Beaucoup de gens ne comprennent pas pourquoi nous accordons
une si grande importance à cette épidémie de covid19 alors qu’elle a fait pour
l’instant nettement moins de victimes que la grippe saisonnière, ou que le
nombre annuel de morts du au cancer ou que celui qui endeuille les routes de la
planète.
Et, de ce point de vue, ils ont raison.
Mais ils se trompent gravement dans leur analyse de cette
crise.
D’abord, nous ne savons absolument pas combien de personnes
vont mourir et cette incertitude est extrêmement anxiogène.
Comme l’est, l’arrivée de ce virus, sorti de «nulle part»,
sans prévenir et qui s’est répandu si rapidement dans le monde entier.
De plus, nous n’avons pas encore trouvé une parade à sa
virulence et nous ne savons s’il va muter et s’il recèle en lui une capacité de
nuisance encore plus grande.
On peut même comprendre l’emballement médiatique qui
accompagne l’épidémie, tant nous voulons comprendre et sommes sidérés de sa
survenance, même si son traitement journalistique sacrifie trop souvent au
spectaculaire, à la controverse pour la controverse, à l’approximation, à
donner la parole à des incultes notoires qui ne nous livrent que leur fantasmes
affligeants sur le virus voire, plus grave, aux fake news et aux thèses
complotistes.
En réalité le covid19 est un révélateur d’une puissance
inégalée sur notre condition humaine, nous qui croyions pouvoir maîtriser ce
type d’événement grâce à notre science, notre médecine et notre technologie, le
terrasser par notre intelligence.
Surtout, il est un révélateur de la fragilité de notre vie
sur Terre.
Cette «redécouverte» – plutôt une remontée à la surface de
nos angoisses existentielles en la matière – qui se manifeste de manière aussi
abrupte peut être un moment-clé de notre modernité qui nous amène à reconsidérer
la façon dont nous devons la protéger ainsi que les moyens que nous consacrons
à le faire.
Ce coronavirus pourrait du coup avoir un impact puissant
pour nous ramener à l’essentiel, à cet humanisme qui se préoccupe d’abord de
l’être et qui donne à la vie cette grandeur et cette valeur indépassables.

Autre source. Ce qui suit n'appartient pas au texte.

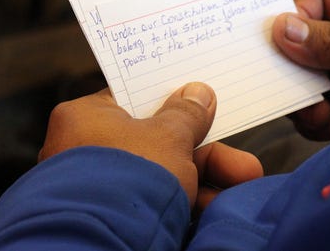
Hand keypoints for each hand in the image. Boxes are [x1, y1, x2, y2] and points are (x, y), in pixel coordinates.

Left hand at [39, 83, 261, 207]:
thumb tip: (198, 92)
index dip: (171, 101)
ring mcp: (96, 186)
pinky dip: (187, 203)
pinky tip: (218, 209)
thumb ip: (187, 114)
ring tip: (245, 184)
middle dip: (207, 154)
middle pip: (155, 142)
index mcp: (86, 118)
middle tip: (241, 163)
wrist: (103, 242)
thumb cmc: (129, 175)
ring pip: (160, 175)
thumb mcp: (169, 137)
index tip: (201, 104)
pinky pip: (153, 201)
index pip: (133, 100)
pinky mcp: (111, 215)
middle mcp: (84, 150)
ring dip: (206, 181)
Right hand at [272, 0, 329, 139]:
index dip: (296, 12)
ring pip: (302, 79)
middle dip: (293, 66)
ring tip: (319, 113)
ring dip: (303, 99)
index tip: (283, 37)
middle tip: (288, 82)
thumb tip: (282, 28)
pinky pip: (315, 110)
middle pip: (301, 41)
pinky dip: (316, 121)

Parce que si nous nous gargarisons sans cesse de mots
emphatiques sur notre attachement à sauver des existences, force est de reconnaître
qu’en l’espèce, l’impréparation, dont nous sommes tous responsables, du système
de santé dans tous les pays sans exception, montre que nous avons fait des
choix que nous payons actuellement.
Comme pour les accidents de la route où notre immobilisme tue.
S’il y a un «monde d’après» (au sens d’un changement), ce
qu’il faut souhaiter, c’est qu’il soit, avant tout le plus respectueux de la
vie.
Ceci impliquera évidemment que nous fassions collectivement
des choix qui changeront notre regard et notre agir profondément.
Mettre la vie et sa préservation réellement au centre des
préoccupations de nos sociétés nécessite un véritable bouleversement dans notre
approche collective des buts que nous poursuivons.
Donner les moyens nécessaires pour que nous luttions efficacement
contre les épidémies, les maladies, les violences, la faim et la soif, les
accidents de toutes sortes, les fléaux naturels que nous pouvons combattre mais
aussi toutes les causes externes qui les créent ou les favorisent, comme la
pauvreté, ne se décrète pas même face à une épidémie qui nous atteint si intensément
dans sa charge émotionnelle.
Nous nous sommes habitués à ce que les morts évitables
continuent à faire partie de notre environnement comme une sorte de legs du
passé où nous ne savions pas comment les empêcher et par une sorte de fatalisme
où nous estimons, entre autres, qu’il serait trop onéreux de s’y attaquer.
Si nous parvenions à changer cette approche suite à cette épidémie,
nous accomplirions une vraie révolution dont les conséquences seraient gigantesques
sur nos existences individuelles et collectives.
Nous ferions mentir ce fatalisme selon lequel nous n’apprenons
jamais rien des terribles événements qui nous frappent.